Ce qui aurait pu être une saga flamboyante est l'histoire d'un immense ratage. Celui d'une nation, comme une fatalité. Celui de destins, comme si le fait d'être russe devait se payer, d'une façon ou d'une autre. La maison des rencontres : quelques heures de larmes, de mots, de ce qui va de soi, dans une existence vouée à survivre au froid, à la violence, au manque.

Ce livre est aride, factuel, sec comme le fouet. On est tenté d'abandonner, au début. Car elle est bien là, la désolation de l'auteur pour ces vies désolées. Mais il y a un souffle. Cette relation entre deux frères que tout oppose. Cette femme entre eux, à la fois obstacle et lien. De nombreux passages, souvent une simple phrase, en font un livre fort. Et on se dit que l'auteur, dans ce roman, n'est pas loin d'Andreï Makine.

Victime de son temps

7 étoiles

Critique de Aaro-Benjamin G. (Montréal, Inscrit le 11 décembre 2003, 55 ans) - 23 septembre 2008

Après l’exécrable satire ‘Chien Jaune’, Amis retrouve la forme dans un brillant triangle amoureux évoluant sur un demi-siècle de contexte politique russe. Avec sa plume vertigineuse capable de décrire toute la complexité des sentiments humains et la noirceur glaciale du goulag dans un condensé de 300 pages, il nous donne l’impression que l’on absorbe une saga sibérienne gigantesque.

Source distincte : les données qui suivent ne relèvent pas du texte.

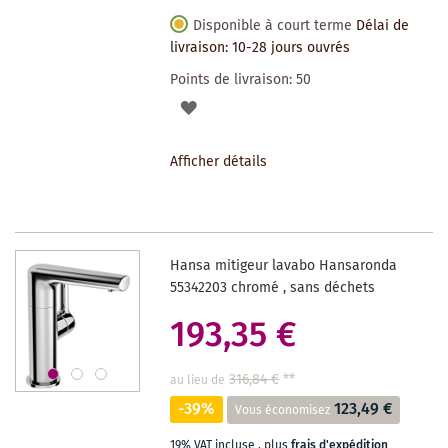
Disponible à court terme
Délai de
livraison: 10-28 jours ouvrés
Points de livraison:
50
AJOUTER
À
Afficher détails
LA
LISTE
DES
Hansa mitigeur lavabo Hansaronda
SOUHAITS
55342203 chromé , sans déchets
193,35 €
316,84 €
**
au lieu de
-39%
123,49 €
Vous économisez
19% VAT incluse
,
plus
frais d'expédition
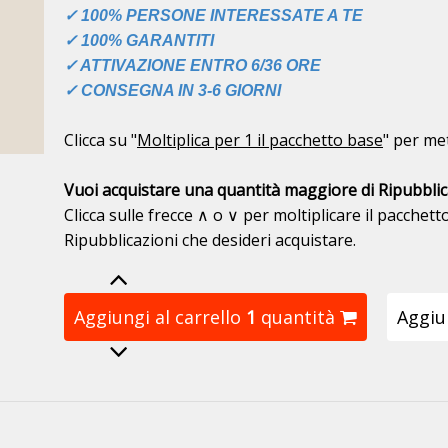
✓ 100% PERSONE INTERESSATE A TE
✓ 100% GARANTITI
✓ ATTIVAZIONE ENTRO 6/36 ORE
✓ CONSEGNA IN 3-6 GIORNI
Clicca su "
Moltiplica per 1 il pacchetto base
" per met
Vuoi acquistare una quantità maggiore di Ripubblic
Clicca sulle frecce ∧ o ∨ per moltiplicare il pacchett
Ripubblicazioni che desideri acquistare.
Aggiungi al carrello
1
quantità
Aggiun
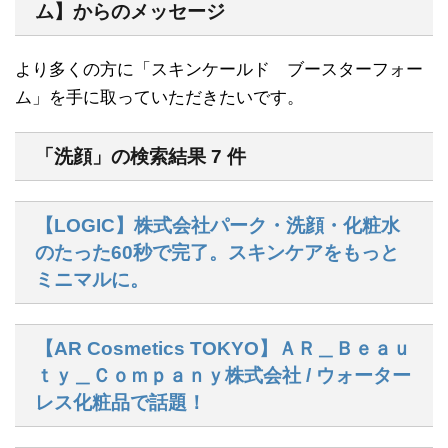
ム】からのメッセージ
より多くの方に「スキンケールド ブースターフォー
ム」を手に取っていただきたいです。
「洗顔」の検索結果 7 件
【LOGIC】株式会社パーク・洗顔・化粧水
のたった60秒で完了。スキンケアをもっと
ミニマルに。
【AR Cosmetics TOKYO】ＡＲ＿Ｂｅａｕ
ｔｙ＿Ｃｏｍｐａｎｙ株式会社 / ウォーター
レス化粧品で話題！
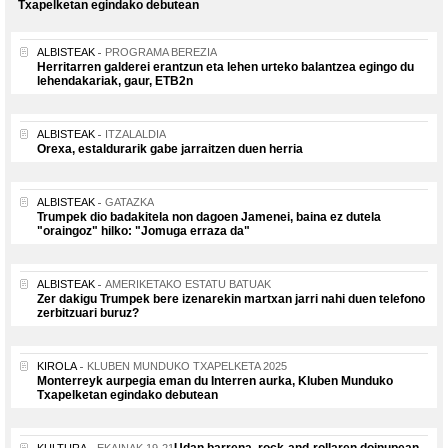
Txapelketan egindako debutean
ALBISTEAK
PROGRAMA BEREZIA
Herritarren galderei erantzun eta lehen urteko balantzea egingo du
lehendakariak, gaur, ETB2n
ALBISTEAK
ITZALALDIA
Orexa, estaldurarik gabe jarraitzen duen herria
ALBISTEAK
GATAZKA
Trumpek dio badakitela non dagoen Jamenei, baina ez dutela
"oraingoz" hilko: "Jomuga erraza da"
ALBISTEAK
AMERIKETAKO ESTATU BATUAK
Zer dakigu Trumpek bere izenarekin martxan jarri nahi duen telefono
zerbitzuari buruz?
KIROLA
KLUBEN MUNDUKO TXAPELKETA 2025
Monterreyk aurpegia eman du Interren aurka, Kluben Munduko
Txapelketan egindako debutean
Udan barrena, rock-and-rollaren doinupean
KULTURA
EKAINAK 19-21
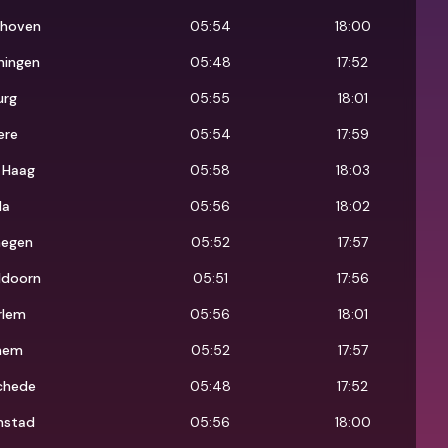
dhoven
05:54
18:00
ningen
05:48
17:52
urg
05:55
18:01
ere
05:54
17:59
 Haag
05:58
18:03
da
05:56
18:02
megen
05:52
17:57
ldoorn
05:51
17:56
rlem
05:56
18:01
hem
05:52
17:57
chede
05:48
17:52
nstad
05:56
18:00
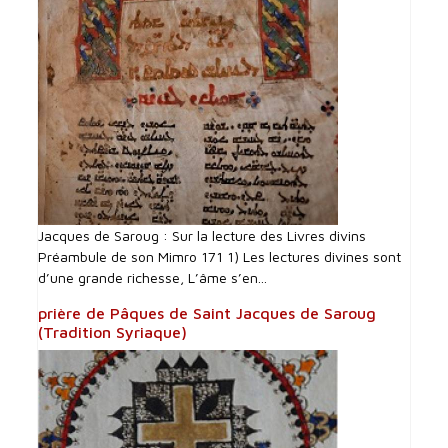
Jacques de Saroug : Sur la lecture des Livres divins
Préambule de son Mimro 171 1) Les lectures divines sont
d’une grande richesse, L’âme s’en...
prière de Pâques de Saint Jacques de Saroug
(Tradition Syriaque)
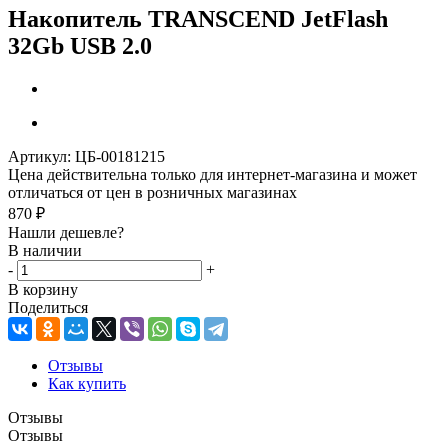
Накопитель TRANSCEND JetFlash
32Gb USB 2.0
Артикул:
ЦБ-00181215
Цена действительна только для интернет-магазина и может
отличаться от цен в розничных магазинах
870
₽
Нашли дешевле?
В наличии
-
+
В корзину
Поделиться
Отзывы
Как купить
Отзывы
Отзывы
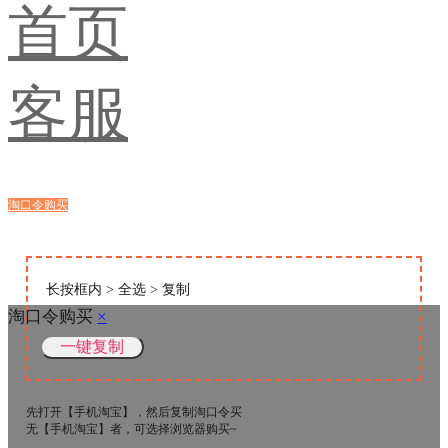
首页
客服
淘口令购买
浏览器购买
长按框内 > 全选 > 复制
淘口令购买
×
先打开【手机淘宝】，然后复制淘口令买
无【手机淘宝】者，可选择浏览器购买~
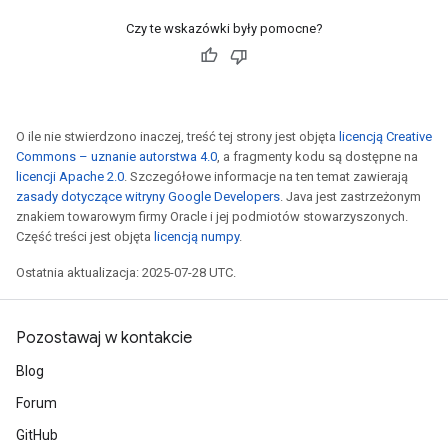
Czy te wskazówki były pomocne?
O ile nie stwierdzono inaczej, treść tej strony jest objęta
licencją Creative
Commons – uznanie autorstwa 4.0
, a fragmenty kodu są dostępne na
licencji Apache 2.0
. Szczegółowe informacje na ten temat zawierają
zasady dotyczące witryny Google Developers
. Java jest zastrzeżonym
znakiem towarowym firmy Oracle i jej podmiotów stowarzyszonych.
Część treści jest objęta
licencją numpy
.
Ostatnia aktualizacja: 2025-07-28 UTC.
Pozostawaj w kontakcie
Blog
Forum
GitHub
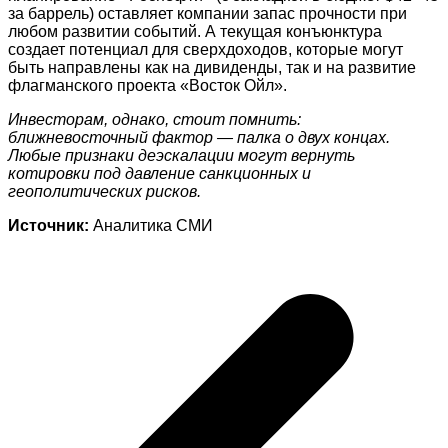
за баррель) оставляет компании запас прочности при
любом развитии событий. А текущая конъюнктура
создает потенциал для сверхдоходов, которые могут
быть направлены как на дивиденды, так и на развитие
флагманского проекта «Восток Ойл».
Инвесторам, однако, стоит помнить:
ближневосточный фактор — палка о двух концах.
Любые признаки деэскалации могут вернуть
котировки под давление санкционных и
геополитических рисков.
Источник:
Аналитика СМИ
Навигация
по
записям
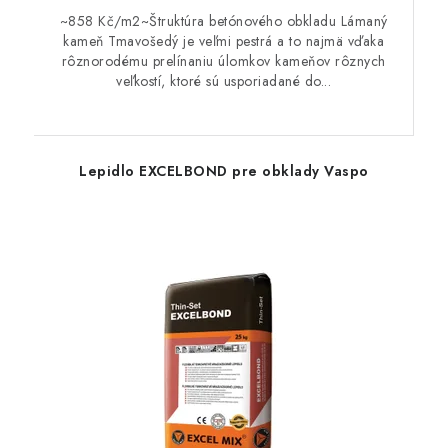
~858 Kč/m2~Štruktúra betónového obkladu Lámaný
kameň Tmavošedý je veľmi pestrá a to najmä vďaka
rôznorodému prelínaniu úlomkov kameňov rôznych
veľkostí, ktoré sú usporiadané do...
Lepidlo EXCELBOND pre obklady Vaspo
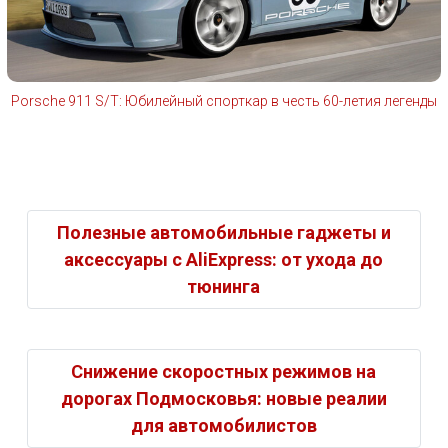
Porsche 911 S/T: Юбилейный спорткар в честь 60-летия легенды
Полезные автомобильные гаджеты и
аксессуары с AliExpress: от ухода до
тюнинга
Снижение скоростных режимов на
дорогах Подмосковья: новые реалии
для автомобилистов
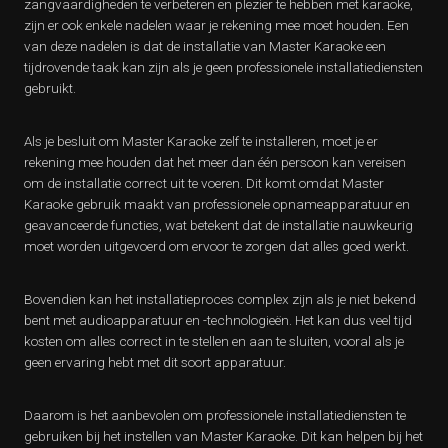
zangvaardigheden te verbeteren en plezier te hebben met karaoke,
zijn er ook enkele nadelen waar je rekening mee moet houden. Een
van deze nadelen is dat de installatie van Master Karaoke een
tijdrovende taak kan zijn als je geen professionele installatiediensten
gebruikt.
Als je besluit om Master Karaoke zelf te installeren, moet je er
rekening mee houden dat het meer dan één persoon kan vereisen
om de installatie correct uit te voeren. Dit komt omdat Master
Karaoke gebruik maakt van professionele opnameapparatuur en
geavanceerde functies, wat betekent dat de installatie nauwkeurig
moet worden uitgevoerd om ervoor te zorgen dat alles goed werkt.
Bovendien kan het installatieproces complex zijn als je niet bekend
bent met audioapparatuur en -technologieën. Het kan dus veel tijd
kosten om alles correct in te stellen en aan te sluiten, vooral als je
geen ervaring hebt met dit soort apparatuur.
Daarom is het aanbevolen om professionele installatiediensten te
gebruiken bij het instellen van Master Karaoke. Dit kan helpen bij het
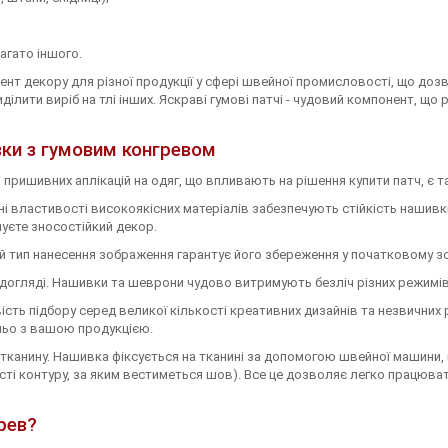
агато іншого.
емент декору для різної продукції у сфері швейної промисловості, що д
иділити виріб на тлі інших. Яскраві гумові патчі - чудовий компонент, щ
вки з гумовим конгревом
пришивних аплікацій на одяг, що впливають на рішення купити патч, є та
чні властивості високоякісних матеріалів забезпечують стійкість нашив
уєте зносостійкий декор.
ий тип нанесення зображення гарантує його збереження у початковому зо
 догляді. Нашивки та шеврони чудово витримують безліч різних режимів
сть підбору серед великої кількості креативних дизайнів та незвичних р
ньо з вашою продукцією.
канину. Нашивка фіксується на тканині за допомогою швейної машини, 
сті контуру, за яким вестиметься шов). Все це дозволяє легко працюват
рев?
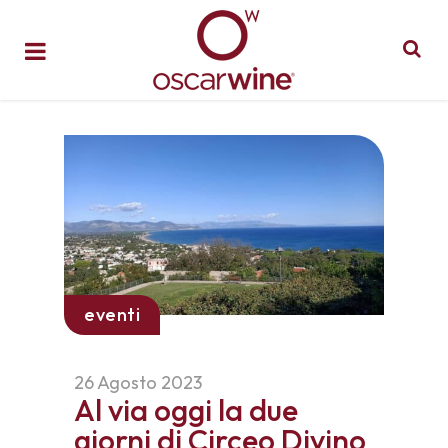
eventi
26 Agosto 2023
Al via oggi la due
giorni di Circeo Divino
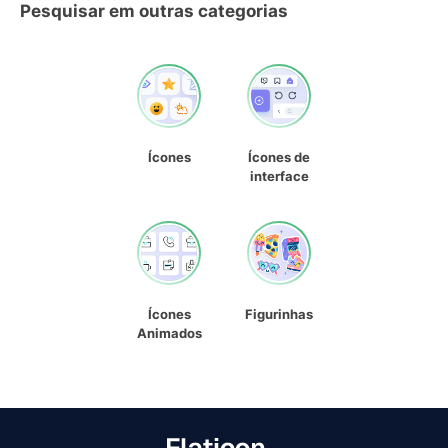
Pesquisar em outras categorias
Ícones
Ícones de
interface
Ícones
Figurinhas
Animados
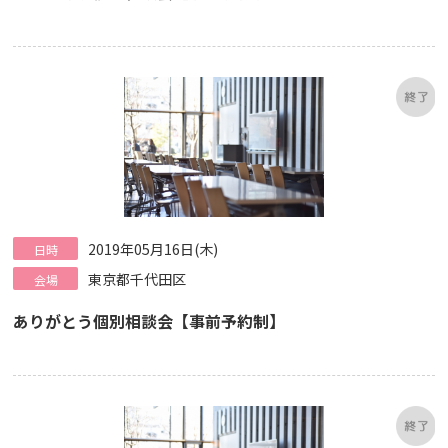
2019年05月16日(木)
日時
東京都千代田区
会場
ありがとう個別相談会【事前予約制】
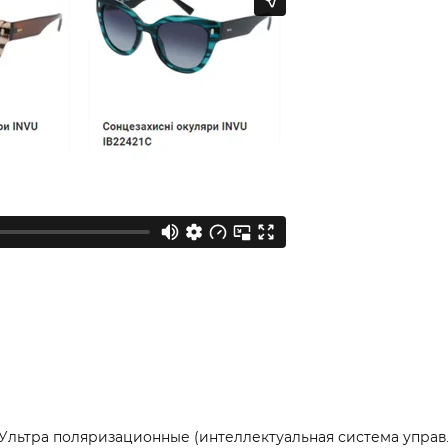
/ Ультра поляризационные (интеллектуальная система упра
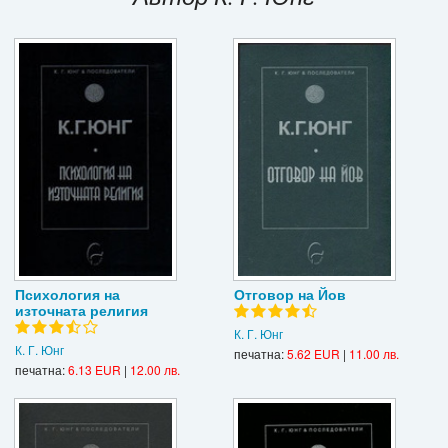
Игри
Подаръци
Ваучери
Промоции
Контакти
Вход
Регистрация
Психология на
Отговор на Йов
източната религия
К. Г. Юнг
К. Г. Юнг
печатна:
5.62 EUR
|
11.00 лв.
печатна:
6.13 EUR
|
12.00 лв.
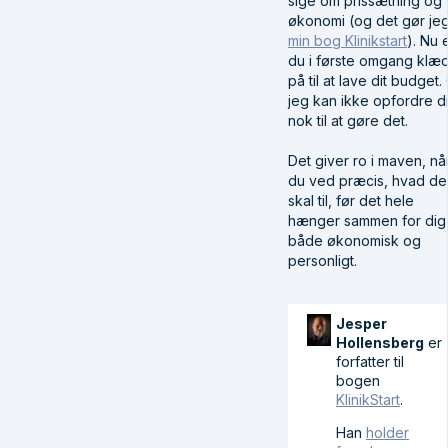
sige om prissætning og
økonomi (og det gør jeg
min bog Klinikstart
). Nu 
du i første omgang klæd
på til at lave dit budget.
jeg kan ikke opfordre d
nok til at gøre det.
Det giver ro i maven, nå
du ved præcis, hvad de
skal til, før det hele
hænger sammen for dig
både økonomisk og
personligt.
Jesper
Hollensberg
er
forfatter til
bogen
KlinikStart
.
Han
holder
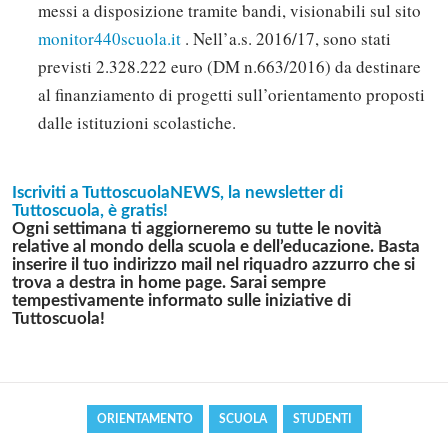
messi a disposizione tramite bandi, visionabili sul sito
monitor440scuola.it
. Nell’a.s. 2016/17, sono stati
previsti 2.328.222 euro (DM n.663/2016) da destinare
al finanziamento di progetti sull’orientamento proposti
dalle istituzioni scolastiche.
Iscriviti a TuttoscuolaNEWS, la newsletter di
Tuttoscuola, è gratis!
Ogni settimana ti aggiorneremo su tutte le novità
relative al mondo della scuola e dell’educazione. Basta
inserire il tuo indirizzo mail nel riquadro azzurro che si
Solo gli utenti registrati possono
trova a destra in home page. Sarai sempre
commentare!
tempestivamente informato sulle iniziative di
Tuttoscuola!
Effettua il
o
Login
Registrati
ORIENTAMENTO
SCUOLA
STUDENTI
oppure accedi via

Si l’exploration de la cruauté de l’idéologie, des luttes de pouvoir, et de l’obsession sexuelle est accomplie avec une intelligence sans équivoque, il ne s’agit pas d’un roman qui soulève la passion, probablement en raison de sa forme. La longue confession d’un vieillard, dans laquelle il avoue à sa fille, ses crimes barbares, ses angoisses et ses regrets, est linéaire et assommante. Mais, pour goûter la prose d’un grand écrivain contemporain, il faut parfois faire des compromis.